Options on stock come in two forms, “calls” and “puts.” A call is the option to purchase a specific number of shares at a specified price for a specific time frame (generally for 30, 60 or 90 days). A put is the right to sell a specific number of shares at a specific price for a specified time frame.

If you believe that a stock is going to increase in price in the short term, you might buy calls. If you believe the share prices will fall, you might buy puts.

Why buy call options instead of actual shares in the first scenario? Options increase your leverage, which increases your return. The downside is that if the stock does not increase in value, and the option expires, you lose 100 percent of your investment.

Suppose you like a stock that sells for $18. You think that during the next 90 days the price will be close to $25. You purchase five, 90-day call options (100 shares per option) of the stock at $20 (known as the strike price) for $1/share. The cost to you is $500 plus commission (for example, $20). If the stock does poorly, and never increases in price, there is no reason to execute the option at the end of 90 days, in which case you have lost $520.

On the other hand, if the stock does increase, you can execute the option during the 90-day period, or sell it any time during that period. Until expiration, there will be an active market for your option. Assume that near the end of 90 days, the stock price is $23, and therefore the options are worth $300. You sell all five options for $1,500, less commission, for a net profit of $960, a return of 192 percent. (Note that if you want the stock, you can exercise the option.)

If you had purchased the common stock outright, the profit at the end of 90 days would have been approximately 28 percent (a gain of $5 on an investment of $18).

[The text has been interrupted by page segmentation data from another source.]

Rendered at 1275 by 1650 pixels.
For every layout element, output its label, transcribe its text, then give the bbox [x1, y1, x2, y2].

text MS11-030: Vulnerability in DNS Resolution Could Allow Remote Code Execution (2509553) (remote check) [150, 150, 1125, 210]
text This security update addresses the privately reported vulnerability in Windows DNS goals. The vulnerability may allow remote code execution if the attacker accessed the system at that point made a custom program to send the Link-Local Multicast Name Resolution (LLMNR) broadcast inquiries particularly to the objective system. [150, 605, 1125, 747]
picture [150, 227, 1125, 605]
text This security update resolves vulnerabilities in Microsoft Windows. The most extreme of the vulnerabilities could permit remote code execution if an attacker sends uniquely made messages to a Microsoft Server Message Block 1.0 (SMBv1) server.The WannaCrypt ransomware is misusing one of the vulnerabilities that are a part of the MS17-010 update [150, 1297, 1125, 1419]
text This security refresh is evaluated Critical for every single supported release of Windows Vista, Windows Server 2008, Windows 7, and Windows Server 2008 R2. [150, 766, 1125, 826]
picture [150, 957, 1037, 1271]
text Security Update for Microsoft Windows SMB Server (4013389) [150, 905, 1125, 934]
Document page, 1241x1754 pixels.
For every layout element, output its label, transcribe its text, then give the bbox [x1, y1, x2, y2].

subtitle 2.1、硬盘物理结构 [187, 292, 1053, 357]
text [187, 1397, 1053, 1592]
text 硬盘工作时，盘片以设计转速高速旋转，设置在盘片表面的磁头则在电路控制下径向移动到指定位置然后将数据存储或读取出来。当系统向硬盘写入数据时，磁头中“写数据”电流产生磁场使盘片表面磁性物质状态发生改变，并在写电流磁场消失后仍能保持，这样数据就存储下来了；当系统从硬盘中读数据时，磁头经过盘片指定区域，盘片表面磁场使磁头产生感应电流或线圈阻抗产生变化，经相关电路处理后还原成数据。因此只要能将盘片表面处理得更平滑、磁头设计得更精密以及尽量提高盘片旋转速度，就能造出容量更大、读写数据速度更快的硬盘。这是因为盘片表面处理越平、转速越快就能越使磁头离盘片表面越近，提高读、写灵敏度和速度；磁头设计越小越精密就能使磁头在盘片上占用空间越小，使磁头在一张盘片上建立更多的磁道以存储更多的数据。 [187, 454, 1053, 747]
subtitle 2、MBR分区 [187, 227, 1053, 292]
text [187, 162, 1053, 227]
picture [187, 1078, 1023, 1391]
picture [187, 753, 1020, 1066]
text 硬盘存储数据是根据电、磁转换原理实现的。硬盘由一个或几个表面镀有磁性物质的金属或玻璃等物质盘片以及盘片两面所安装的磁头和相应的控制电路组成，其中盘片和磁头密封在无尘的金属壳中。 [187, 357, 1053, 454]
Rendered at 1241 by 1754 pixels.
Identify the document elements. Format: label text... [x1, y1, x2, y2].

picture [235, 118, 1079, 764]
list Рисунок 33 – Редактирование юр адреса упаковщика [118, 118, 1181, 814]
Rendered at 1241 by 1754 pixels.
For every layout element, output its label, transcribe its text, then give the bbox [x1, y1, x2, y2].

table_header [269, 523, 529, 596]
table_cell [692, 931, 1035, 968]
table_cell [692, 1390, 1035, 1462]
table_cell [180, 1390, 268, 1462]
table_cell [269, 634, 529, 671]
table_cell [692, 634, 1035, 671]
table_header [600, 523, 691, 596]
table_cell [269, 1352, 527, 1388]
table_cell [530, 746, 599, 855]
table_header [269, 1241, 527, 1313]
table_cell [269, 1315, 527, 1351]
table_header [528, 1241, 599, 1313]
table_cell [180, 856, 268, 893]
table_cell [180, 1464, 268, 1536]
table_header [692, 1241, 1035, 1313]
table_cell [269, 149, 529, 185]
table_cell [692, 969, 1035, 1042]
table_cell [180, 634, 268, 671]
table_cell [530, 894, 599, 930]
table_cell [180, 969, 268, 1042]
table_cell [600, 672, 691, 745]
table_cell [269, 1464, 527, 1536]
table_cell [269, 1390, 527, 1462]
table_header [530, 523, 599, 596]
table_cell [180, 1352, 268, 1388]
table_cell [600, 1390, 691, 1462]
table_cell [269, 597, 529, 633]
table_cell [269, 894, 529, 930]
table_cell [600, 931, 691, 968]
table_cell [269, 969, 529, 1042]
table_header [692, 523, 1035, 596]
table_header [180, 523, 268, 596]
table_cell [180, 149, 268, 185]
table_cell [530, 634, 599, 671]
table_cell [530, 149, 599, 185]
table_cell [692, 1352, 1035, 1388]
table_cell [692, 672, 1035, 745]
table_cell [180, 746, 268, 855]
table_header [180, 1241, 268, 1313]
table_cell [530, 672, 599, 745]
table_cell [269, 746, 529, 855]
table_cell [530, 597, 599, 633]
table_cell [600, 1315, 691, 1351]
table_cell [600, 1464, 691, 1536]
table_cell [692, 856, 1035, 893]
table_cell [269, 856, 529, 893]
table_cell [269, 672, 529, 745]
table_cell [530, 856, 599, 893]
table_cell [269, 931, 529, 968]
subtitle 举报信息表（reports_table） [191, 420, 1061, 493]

However, if the stock stayed at $18, you would have no loss, while you would have lost 100 percent of your option purchase.

So buying calls is riskier than buying stock but pays much more when the investor’s bet is correct. (Puts work much the same way, but in reverse.)

So what business would a conservative investor have in dealing with options? Here’s an example: Suppose you own common stock, and you do not want to sell but are concerned about a possible drop in price. You could protect your position by buying puts.

And then there is a trade known as a “covered call.”

Assume you purchased a common stock 9 months ago at $20, and now it’s selling for $28. If you sell it today, you would have a profit of $8 per share. However, since you haven’t held it for a year, you would owe ordinary income taxes on the gain. You are unsure whether the price will go up further. You tell your broker you are willing to sell your stock for 90 days at $30/share. You are effectively selling a call. The amount you receive will be based on the perceived volatility of the stock (assume $1.50 per share). If the stock goes above $30, the option will be executed, and you will no longer have the stock. If the option is not executed, you keep any dividend declared during the 90-day period in addition to the amount you received for selling the call, and you could then sell another call.

Although some conservative investors utilize these, covered calls are not that conservative. The downside is that you still retain the risk of any drop in price, and you lose the opportunity of any significant increase in price.